*** Opening of SUPPLIED MATERIAL ***
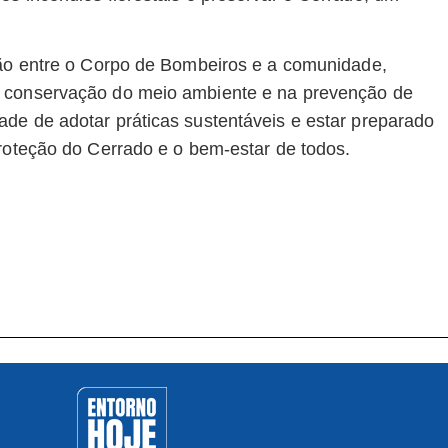
ção entre o Corpo de Bombeiros e a comunidade,
a conservação do meio ambiente e na prevenção de
de de adotar práticas sustentáveis e estar preparado
proteção do Cerrado e o bem-estar de todos.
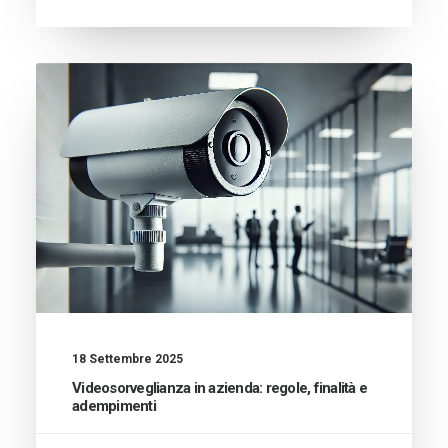
18 Settembre 2025
Videosorveglianza in azienda: regole, finalità e
adempimenti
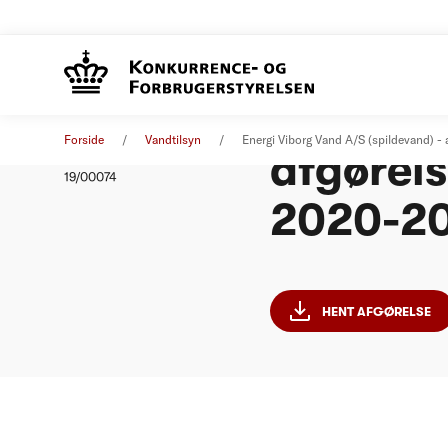
Energi V
Afgørelse
15. oktober 2019
Forside
Vandtilsyn
Energi Viborg Vand A/S (spildevand) 
afgørel
Nummer
19/00074
2020-2
HENT AFGØRELSE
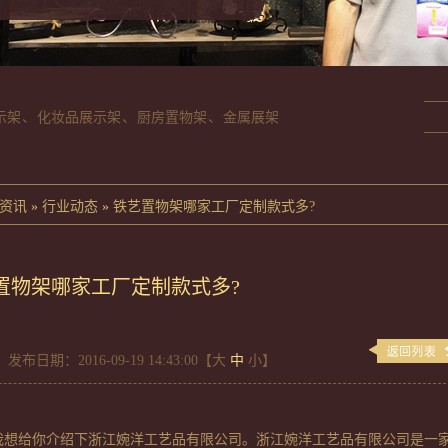
示架
、
化妆品展示架
、
厨房置物架
、
金属展架
资讯
»
行业动态
»
铁艺置物架哪家工厂定制款式多?
置物架哪家工厂定制款式多?
发布日期：2016-09-19 14:43:00【
大
中
小
】
我想给你介绍下浙江婉洋工艺品有限公司。浙江婉洋工艺品有限公司是一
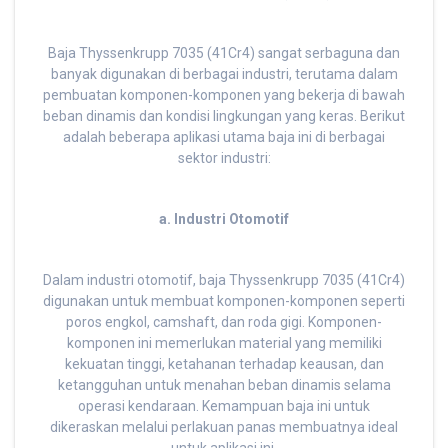
Baja Thyssenkrupp 7035 (41Cr4) sangat serbaguna dan
banyak digunakan di berbagai industri, terutama dalam
pembuatan komponen-komponen yang bekerja di bawah
beban dinamis dan kondisi lingkungan yang keras. Berikut
adalah beberapa aplikasi utama baja ini di berbagai
sektor industri:
a. Industri Otomotif
Dalam industri otomotif, baja Thyssenkrupp 7035 (41Cr4)
digunakan untuk membuat komponen-komponen seperti
poros engkol, camshaft, dan roda gigi. Komponen-
komponen ini memerlukan material yang memiliki
kekuatan tinggi, ketahanan terhadap keausan, dan
ketangguhan untuk menahan beban dinamis selama
operasi kendaraan. Kemampuan baja ini untuk
dikeraskan melalui perlakuan panas membuatnya ideal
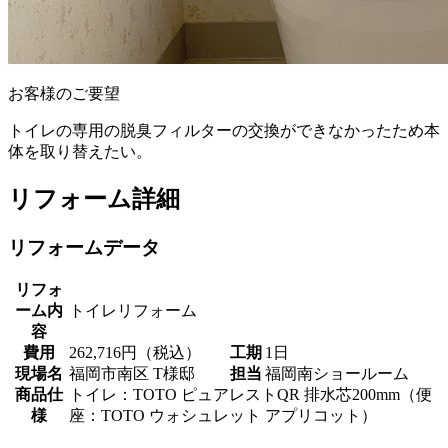
お客様のご要望
トイレの専用の脱臭フィルターの交換ができなかったため本
体を取り替えたい。
リフォーム詳細
リフォームデータ
リフォ
ーム内
トイレリフォーム
容
費用
262,716円（税込）
工期
1日
現場名
福岡市南区 T様邸
担当
福岡南ショールーム
商品仕
トイレ：TOTO ピュアレストQR 排水芯200mm（便
様
座：TOTO ウォシュレット アプリコット）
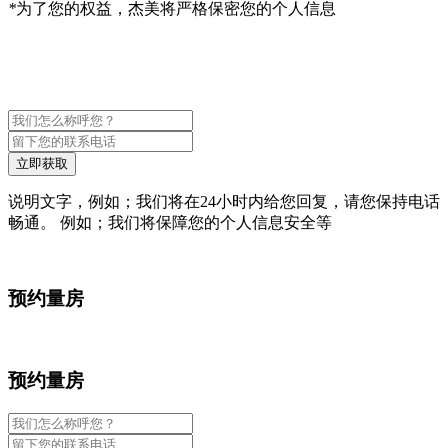
*
为了您的权益，杰美将严格保密您的个人信息
立即获取
说明文字，例如；我们将在24小时内给您回复，请您保持电话
畅通。 例如；我们将保障您的个人信息安全等
预约量房
预约量房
*** Close of SUPPLIED MATERIAL ***
**ASSIGNMENT**:
Nothing but the pictures may be dropped; restate the material word for word.

**TASK OUTPUT**:
ção entre o Corpo de Bombeiros e a comunidade,
a conservação do meio ambiente e na prevenção de
de de adotar práticas sustentáveis e estar preparado
proteção do Cerrado e o bem-estar de todos.
18 Settembre 2025
Videosorveglianza in azienda: regole, finalità e
adempimenti
Energi V
Afgørelse
15. oktober 2019
Forside
Vandtilsyn
Energi Viborg Vand A/S (spildevand) 
afgørel
Nummer
19/00074
2020-2
HENT AFGØRELSE
示架
、
化妆品展示架
、
厨房置物架
、
金属展架
资讯
»
行业动态
»
铁艺置物架哪家工厂定制款式多?
置物架哪家工厂定制款式多?
发布日期：2016-09-19 14:43:00【
大
中
小
】
我想给你介绍下浙江婉洋工艺品有限公司。浙江婉洋工艺品有限公司是一
Baja Thyssenkrupp 7035 (41Cr4) sangat serbaguna dan
banyak digunakan di berbagai industri, terutama dalam
pembuatan komponen-komponen yang bekerja di bawah
beban dinamis dan kondisi lingkungan yang keras. Berikut
adalah beberapa aplikasi utama baja ini di berbagai
sektor industri:
a. Industri Otomotif
Dalam industri otomotif, baja Thyssenkrupp 7035 (41Cr4)
digunakan untuk membuat komponen-komponen seperti
poros engkol, camshaft, dan roda gigi. Komponen-
komponen ini memerlukan material yang memiliki
kekuatan tinggi, ketahanan terhadap keausan, dan
ketangguhan untuk menahan beban dinamis selama
operasi kendaraan. Kemampuan baja ini untuk
dikeraskan melalui perlakuan panas membuatnya ideal
お客様のご要望
トイレの専用の脱臭フィルターの交換ができなかったため本
体を取り替えたい。
リフォーム詳細
リフォームデータ
リフォ
ーム内
トイレリフォーム
容
費用
262,716円（税込）
工期
1日
現場名
福岡市南区 T様邸
担当
福岡南ショールーム
商品仕
トイレ：TOTO ピュアレストQR 排水芯200mm（便
様
座：TOTO ウォシュレット アプリコット）
*
为了您的权益，杰美将严格保密您的个人信息
立即获取
说明文字，例如；我们将在24小时内给您回复，请您保持电话
畅通。 例如；我们将保障您的个人信息安全等
预约量房
预约量房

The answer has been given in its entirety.